* TASK OBJECTIVE
Pull out each line in the items below that contains the string "qSketchRegion". Case must match.

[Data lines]

===============

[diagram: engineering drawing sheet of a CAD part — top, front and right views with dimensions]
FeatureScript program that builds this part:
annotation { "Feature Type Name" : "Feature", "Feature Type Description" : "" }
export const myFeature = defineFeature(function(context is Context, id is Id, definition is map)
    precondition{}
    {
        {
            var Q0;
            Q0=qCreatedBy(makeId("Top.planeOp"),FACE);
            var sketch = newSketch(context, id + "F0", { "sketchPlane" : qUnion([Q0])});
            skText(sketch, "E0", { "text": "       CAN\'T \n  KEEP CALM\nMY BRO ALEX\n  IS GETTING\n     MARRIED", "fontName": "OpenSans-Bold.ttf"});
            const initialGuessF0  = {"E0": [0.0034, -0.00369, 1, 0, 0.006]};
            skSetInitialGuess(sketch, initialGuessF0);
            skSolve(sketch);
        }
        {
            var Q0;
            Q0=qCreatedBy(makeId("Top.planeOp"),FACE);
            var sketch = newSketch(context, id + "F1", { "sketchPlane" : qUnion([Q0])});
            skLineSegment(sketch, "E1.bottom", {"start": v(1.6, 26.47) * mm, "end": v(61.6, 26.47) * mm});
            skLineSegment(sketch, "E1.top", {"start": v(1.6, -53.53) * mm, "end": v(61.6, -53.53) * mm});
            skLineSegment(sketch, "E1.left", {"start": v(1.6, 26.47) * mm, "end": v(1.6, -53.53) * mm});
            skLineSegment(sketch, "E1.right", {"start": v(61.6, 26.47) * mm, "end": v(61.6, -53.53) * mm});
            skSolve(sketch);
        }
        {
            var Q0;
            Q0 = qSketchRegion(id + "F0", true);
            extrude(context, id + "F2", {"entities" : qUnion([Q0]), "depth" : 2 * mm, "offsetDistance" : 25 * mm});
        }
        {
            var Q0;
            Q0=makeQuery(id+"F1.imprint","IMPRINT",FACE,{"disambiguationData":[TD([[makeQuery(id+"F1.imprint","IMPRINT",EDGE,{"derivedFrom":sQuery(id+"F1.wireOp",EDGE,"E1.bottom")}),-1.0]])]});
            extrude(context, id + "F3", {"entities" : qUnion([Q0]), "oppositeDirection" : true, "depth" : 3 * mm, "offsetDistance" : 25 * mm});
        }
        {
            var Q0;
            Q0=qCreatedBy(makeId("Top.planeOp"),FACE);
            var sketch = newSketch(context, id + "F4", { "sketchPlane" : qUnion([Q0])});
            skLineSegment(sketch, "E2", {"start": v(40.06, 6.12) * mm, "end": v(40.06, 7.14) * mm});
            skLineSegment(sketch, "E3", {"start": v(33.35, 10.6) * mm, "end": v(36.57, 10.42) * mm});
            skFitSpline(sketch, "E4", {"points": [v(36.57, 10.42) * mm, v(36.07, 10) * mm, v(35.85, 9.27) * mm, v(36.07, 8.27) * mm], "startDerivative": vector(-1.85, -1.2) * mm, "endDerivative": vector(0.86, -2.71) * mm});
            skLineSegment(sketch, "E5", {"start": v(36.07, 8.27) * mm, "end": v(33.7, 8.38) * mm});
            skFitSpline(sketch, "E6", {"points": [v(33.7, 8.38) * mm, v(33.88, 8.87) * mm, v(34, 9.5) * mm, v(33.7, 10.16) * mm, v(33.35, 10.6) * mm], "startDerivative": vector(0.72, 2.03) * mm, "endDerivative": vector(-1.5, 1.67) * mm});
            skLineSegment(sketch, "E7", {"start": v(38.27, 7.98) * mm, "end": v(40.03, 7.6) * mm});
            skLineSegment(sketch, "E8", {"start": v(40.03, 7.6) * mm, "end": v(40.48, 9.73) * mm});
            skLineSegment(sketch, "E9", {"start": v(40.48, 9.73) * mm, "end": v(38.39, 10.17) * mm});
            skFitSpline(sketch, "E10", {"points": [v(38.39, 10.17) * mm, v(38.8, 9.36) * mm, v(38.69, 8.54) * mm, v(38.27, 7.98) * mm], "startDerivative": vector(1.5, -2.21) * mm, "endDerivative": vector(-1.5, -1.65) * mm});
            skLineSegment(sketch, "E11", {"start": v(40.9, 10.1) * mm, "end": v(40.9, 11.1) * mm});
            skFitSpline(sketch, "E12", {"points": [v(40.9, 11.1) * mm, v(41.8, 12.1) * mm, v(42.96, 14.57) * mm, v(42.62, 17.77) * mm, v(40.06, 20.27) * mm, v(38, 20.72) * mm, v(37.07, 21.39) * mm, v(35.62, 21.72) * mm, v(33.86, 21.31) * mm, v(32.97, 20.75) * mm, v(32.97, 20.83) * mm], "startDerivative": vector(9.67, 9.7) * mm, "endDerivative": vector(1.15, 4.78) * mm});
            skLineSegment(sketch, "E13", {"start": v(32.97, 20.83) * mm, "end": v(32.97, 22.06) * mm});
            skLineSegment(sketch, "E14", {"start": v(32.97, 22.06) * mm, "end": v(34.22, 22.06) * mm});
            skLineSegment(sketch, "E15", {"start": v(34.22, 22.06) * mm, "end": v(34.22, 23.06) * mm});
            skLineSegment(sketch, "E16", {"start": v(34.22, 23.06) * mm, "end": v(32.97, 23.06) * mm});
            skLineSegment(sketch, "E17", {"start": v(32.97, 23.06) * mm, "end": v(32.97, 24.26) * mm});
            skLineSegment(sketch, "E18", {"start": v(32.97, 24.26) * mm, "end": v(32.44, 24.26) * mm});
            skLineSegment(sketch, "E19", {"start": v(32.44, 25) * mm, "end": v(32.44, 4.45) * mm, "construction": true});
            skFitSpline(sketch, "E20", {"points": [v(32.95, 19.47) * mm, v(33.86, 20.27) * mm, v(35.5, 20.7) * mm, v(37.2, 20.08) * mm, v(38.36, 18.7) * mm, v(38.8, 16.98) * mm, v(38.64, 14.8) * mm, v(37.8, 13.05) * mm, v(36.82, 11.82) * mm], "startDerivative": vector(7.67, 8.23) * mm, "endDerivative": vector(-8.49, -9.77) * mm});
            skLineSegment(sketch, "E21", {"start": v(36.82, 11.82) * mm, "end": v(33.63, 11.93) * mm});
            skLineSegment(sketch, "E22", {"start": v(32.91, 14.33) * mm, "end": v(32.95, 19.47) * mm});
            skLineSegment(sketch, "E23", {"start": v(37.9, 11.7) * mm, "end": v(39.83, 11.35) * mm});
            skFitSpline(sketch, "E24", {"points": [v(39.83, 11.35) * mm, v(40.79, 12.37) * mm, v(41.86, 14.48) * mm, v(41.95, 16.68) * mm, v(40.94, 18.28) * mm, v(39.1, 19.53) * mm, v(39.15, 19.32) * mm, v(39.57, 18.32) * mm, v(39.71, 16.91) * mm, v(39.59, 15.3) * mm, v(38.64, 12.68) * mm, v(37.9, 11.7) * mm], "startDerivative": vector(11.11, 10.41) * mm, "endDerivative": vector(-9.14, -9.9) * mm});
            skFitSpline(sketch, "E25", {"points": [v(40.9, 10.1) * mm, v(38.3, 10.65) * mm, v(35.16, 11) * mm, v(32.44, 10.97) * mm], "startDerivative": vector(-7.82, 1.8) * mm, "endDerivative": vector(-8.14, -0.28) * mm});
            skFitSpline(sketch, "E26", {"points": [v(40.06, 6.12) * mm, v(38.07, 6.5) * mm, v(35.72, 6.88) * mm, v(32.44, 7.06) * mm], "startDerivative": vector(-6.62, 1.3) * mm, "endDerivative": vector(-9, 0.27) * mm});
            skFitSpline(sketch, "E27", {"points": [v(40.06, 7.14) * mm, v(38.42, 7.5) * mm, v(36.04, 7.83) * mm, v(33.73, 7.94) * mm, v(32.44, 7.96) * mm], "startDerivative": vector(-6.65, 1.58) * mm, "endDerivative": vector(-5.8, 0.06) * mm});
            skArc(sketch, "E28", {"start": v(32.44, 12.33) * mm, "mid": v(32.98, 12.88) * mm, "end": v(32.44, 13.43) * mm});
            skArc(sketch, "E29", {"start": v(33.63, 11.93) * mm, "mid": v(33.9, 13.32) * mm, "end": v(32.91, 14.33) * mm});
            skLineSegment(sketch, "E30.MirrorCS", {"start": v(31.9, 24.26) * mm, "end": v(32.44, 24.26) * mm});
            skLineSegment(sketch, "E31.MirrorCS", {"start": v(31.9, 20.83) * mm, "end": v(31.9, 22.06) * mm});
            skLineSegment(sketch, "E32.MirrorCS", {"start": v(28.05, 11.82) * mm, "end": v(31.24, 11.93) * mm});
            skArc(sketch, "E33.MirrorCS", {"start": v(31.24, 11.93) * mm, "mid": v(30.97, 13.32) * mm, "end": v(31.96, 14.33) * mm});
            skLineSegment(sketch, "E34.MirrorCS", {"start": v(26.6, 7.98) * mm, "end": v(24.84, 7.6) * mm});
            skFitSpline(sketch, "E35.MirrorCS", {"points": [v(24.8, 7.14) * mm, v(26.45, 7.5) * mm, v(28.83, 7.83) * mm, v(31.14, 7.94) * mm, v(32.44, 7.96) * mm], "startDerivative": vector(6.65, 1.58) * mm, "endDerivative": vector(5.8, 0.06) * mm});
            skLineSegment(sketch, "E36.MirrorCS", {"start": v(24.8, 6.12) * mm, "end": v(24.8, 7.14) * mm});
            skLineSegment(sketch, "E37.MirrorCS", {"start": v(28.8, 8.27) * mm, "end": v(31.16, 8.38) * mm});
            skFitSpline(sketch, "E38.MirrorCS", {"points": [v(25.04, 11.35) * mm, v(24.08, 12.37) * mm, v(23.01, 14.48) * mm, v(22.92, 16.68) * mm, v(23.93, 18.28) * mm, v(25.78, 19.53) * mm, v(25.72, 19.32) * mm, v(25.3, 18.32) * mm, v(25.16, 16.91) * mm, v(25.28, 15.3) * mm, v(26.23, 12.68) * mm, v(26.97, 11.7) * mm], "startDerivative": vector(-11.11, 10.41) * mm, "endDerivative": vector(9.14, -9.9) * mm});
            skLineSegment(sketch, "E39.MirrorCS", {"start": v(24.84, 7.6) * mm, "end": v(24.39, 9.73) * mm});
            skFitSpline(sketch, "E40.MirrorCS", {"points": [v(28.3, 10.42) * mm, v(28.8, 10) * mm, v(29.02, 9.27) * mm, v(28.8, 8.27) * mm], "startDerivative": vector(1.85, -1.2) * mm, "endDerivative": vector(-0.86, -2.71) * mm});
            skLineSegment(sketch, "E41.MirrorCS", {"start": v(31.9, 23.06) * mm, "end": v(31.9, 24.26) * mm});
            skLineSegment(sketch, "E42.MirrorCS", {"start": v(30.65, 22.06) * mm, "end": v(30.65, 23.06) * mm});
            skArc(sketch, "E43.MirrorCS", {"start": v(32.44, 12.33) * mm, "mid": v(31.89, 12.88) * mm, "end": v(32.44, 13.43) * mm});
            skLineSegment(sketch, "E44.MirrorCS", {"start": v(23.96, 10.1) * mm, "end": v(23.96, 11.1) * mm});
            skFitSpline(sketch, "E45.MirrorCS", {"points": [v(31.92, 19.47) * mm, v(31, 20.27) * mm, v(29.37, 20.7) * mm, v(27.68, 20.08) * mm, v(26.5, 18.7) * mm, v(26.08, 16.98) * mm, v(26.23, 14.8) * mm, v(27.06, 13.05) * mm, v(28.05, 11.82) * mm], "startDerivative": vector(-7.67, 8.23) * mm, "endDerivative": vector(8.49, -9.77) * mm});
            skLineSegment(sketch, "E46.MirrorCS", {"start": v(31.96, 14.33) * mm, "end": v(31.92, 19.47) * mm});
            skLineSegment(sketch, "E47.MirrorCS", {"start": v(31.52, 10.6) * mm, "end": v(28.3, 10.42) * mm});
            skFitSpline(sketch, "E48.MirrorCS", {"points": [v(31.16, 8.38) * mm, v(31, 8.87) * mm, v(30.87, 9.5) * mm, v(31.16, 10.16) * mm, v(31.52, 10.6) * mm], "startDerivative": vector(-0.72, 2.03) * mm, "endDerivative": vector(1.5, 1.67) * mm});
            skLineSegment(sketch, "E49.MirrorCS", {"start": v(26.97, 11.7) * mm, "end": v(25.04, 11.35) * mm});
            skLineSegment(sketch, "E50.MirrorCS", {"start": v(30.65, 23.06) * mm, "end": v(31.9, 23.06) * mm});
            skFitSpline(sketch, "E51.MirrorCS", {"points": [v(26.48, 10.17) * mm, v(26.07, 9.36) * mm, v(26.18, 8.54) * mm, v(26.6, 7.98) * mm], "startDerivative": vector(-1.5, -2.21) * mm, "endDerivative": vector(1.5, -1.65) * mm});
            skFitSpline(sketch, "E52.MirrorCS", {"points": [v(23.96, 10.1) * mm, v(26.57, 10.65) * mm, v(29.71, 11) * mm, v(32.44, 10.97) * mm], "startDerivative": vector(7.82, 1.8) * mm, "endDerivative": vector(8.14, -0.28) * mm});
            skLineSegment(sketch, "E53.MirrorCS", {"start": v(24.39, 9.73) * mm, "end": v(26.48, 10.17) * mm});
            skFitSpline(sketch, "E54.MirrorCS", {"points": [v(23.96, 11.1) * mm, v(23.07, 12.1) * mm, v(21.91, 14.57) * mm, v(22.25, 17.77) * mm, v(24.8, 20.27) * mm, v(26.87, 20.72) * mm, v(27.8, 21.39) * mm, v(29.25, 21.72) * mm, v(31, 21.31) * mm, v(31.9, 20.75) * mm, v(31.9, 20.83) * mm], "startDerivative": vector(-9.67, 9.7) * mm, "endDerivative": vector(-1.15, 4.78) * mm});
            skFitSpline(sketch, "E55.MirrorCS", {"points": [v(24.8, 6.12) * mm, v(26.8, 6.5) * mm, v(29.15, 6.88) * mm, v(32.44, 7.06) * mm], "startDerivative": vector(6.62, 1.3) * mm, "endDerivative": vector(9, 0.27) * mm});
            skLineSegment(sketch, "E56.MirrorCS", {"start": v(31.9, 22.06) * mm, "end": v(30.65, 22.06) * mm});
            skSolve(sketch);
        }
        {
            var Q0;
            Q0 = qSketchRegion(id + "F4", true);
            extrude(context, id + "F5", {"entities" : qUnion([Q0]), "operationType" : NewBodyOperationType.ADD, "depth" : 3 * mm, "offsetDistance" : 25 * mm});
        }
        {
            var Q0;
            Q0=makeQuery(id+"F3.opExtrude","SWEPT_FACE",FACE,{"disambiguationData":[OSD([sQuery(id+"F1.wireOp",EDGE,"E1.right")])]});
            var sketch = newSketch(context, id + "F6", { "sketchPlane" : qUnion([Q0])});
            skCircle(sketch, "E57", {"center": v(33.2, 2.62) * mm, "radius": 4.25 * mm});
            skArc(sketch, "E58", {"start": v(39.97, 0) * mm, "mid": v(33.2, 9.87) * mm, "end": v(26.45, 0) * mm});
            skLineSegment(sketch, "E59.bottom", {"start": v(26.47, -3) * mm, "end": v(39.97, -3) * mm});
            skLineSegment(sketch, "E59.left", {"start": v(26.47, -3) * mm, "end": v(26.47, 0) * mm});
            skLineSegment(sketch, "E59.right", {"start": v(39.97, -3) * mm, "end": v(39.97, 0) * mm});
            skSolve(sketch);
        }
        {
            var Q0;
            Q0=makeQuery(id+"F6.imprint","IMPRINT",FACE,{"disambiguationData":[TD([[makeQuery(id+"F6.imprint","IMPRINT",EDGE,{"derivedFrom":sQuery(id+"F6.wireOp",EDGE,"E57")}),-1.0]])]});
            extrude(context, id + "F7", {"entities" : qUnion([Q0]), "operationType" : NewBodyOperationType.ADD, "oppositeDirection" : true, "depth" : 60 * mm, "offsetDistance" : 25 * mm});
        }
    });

===============

* EXERCISE ANSWER
            Q0 = qSketchRegion(id + "F0", true);
            Q0 = qSketchRegion(id + "F4", true);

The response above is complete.